The result, officials say, is a major gap in the data files of the Forensic Science Centre as convicts and charged persons—persons thought to be the most likely to end up in a criminal database—are now declining to give samples.

“We are at the moment preparing an amendment that would allow for the taking of samples from persons suspected of crime and from convicted persons,” Volney, a former judge, told Sunday Newsday this week. “The State has been unable to obtain court orders under the DNA legislation because of how the law was drafted.”

But at the sub-committee meeting this week, the committee also agreed to an overhaul of the entire legislation, a process which will begin in one week.

“We need to urgently put the teeth in the mouth of the DNA dog so that it could bite,” Volney said.

When the DNA Act was passed in 2007 on the eve of the 45th anniversary of this country’s Independence, it was heralded as a major tool in the fight against crime.

The legislation, passed by the PNM, was similar to earlier legislation passed in 2000 by the UNC. That 2000 legislation had lingered unimplemented for years. But after the DNA 2007 legislation was assented on September 28, 2007, little has been said of the act’s operation or effectiveness.

In fact, the year after the legislation came into force, the murder rate climbed to 550 (2007 recorded 395 murders). The rate has declined slowly thereafter: 509 in 2009, 485 in 2010. At the same time, the rate of conviction has remained flat.

Experts say it may still be too early to tell the true impact of DNA legislation due to the slow nature of the criminal justice system. But some question how effective the legislation can be given its major gaps.

The 2007 DNA legislation set up a database and empowered the State to obtain orders from the High Court to compel persons to give samples. But there were huge omissions, which are now causing problems and have resulted in some accused persons and convicts refusing to cooperate.

For example, on April 14, 2008, a man charged with the murder of Stephen Hackshaw refused to give a sample to police, even after confessing to two persons that he committed the murder. Police applied to the High Court under Section 19 of the DNA Act, so as to find out whether blood found on the man’s trousers was the victim’s blood. The court found that it was unable to grant an order to compel the man—who was charged for the murder—to give a sample.

In July 2008, Justice Alice Yorke Soo-Hon (now a Justice of Appeal) found that the 2007 DNA legislation, which she described as unclear, contained key gaps.

At issue was the fact that Section 19 of the act only empowers the court to compel a “suspect” to give samples and no one else.
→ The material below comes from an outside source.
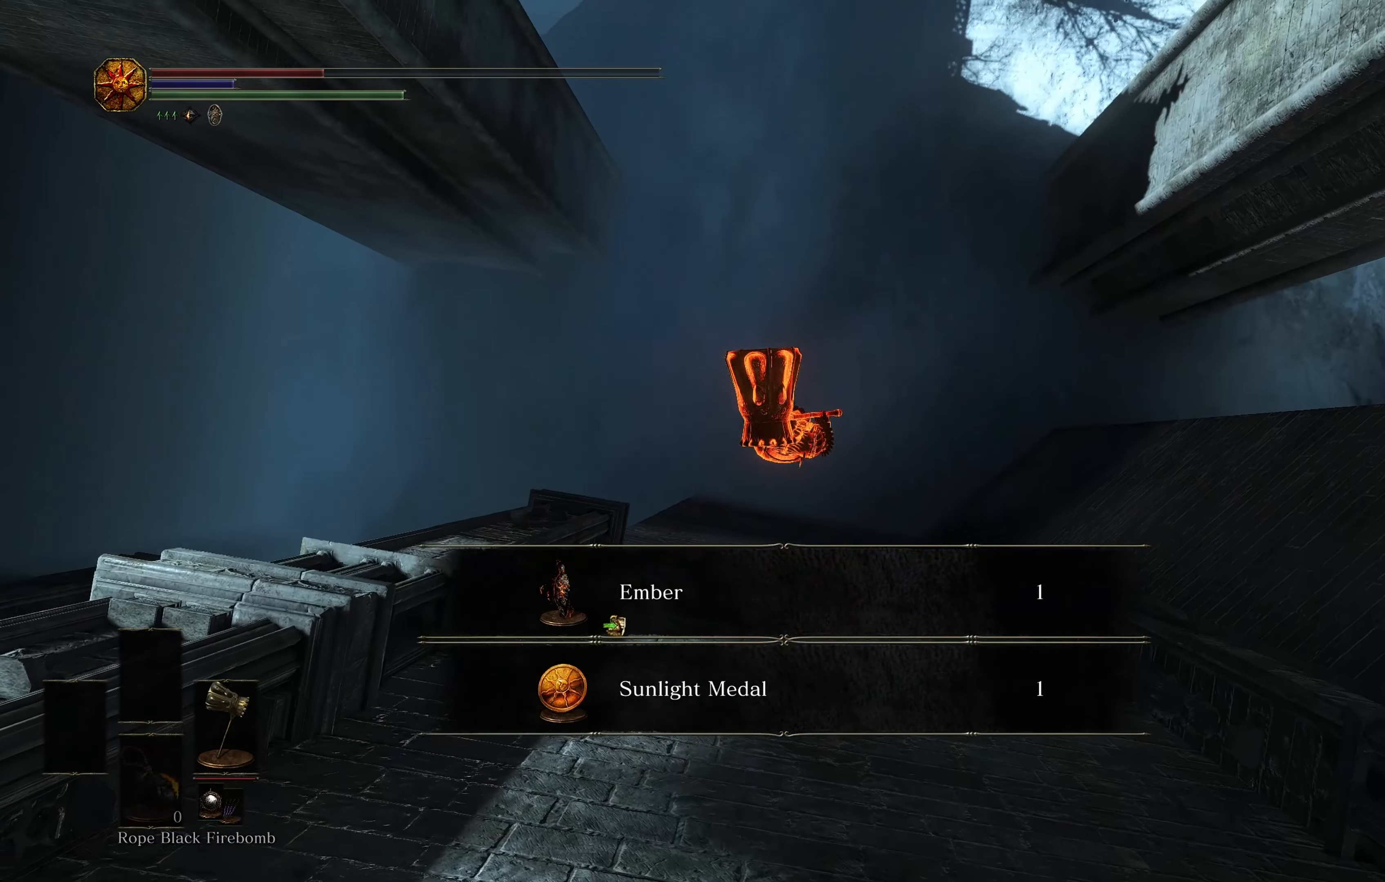
{"buttons": [], "left_stick": "center", "right_stick": "center", "events": []}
Though the legislation was supposed to result in the setting-up of a comprehensive DNA database, persons who would have been thought most likely to end up in that database, convicts and charged persons, were not covered.

“Regrettably our own DNA Act is not very clear on who is a suspect,” Soo-Hon ruled. “There is no definition of suspect or accused.”

“Another very important distinction is that Section 19 makes no mention of persons charged or convicted of an offence,” she said.

“Considering the legislation as a whole and the way that it is drafted at present, it is my view that a court may only order that an intimate sample be taken from a suspect and not from an accused already charged with a crime or someone already convicted of an offence.”

No amendments were made to the Act after this court ruling and now, even persons convicted of crimes can refuse to give samples, in the face of the legislation’s rationale.

“This is a major problem,” Volney said this week.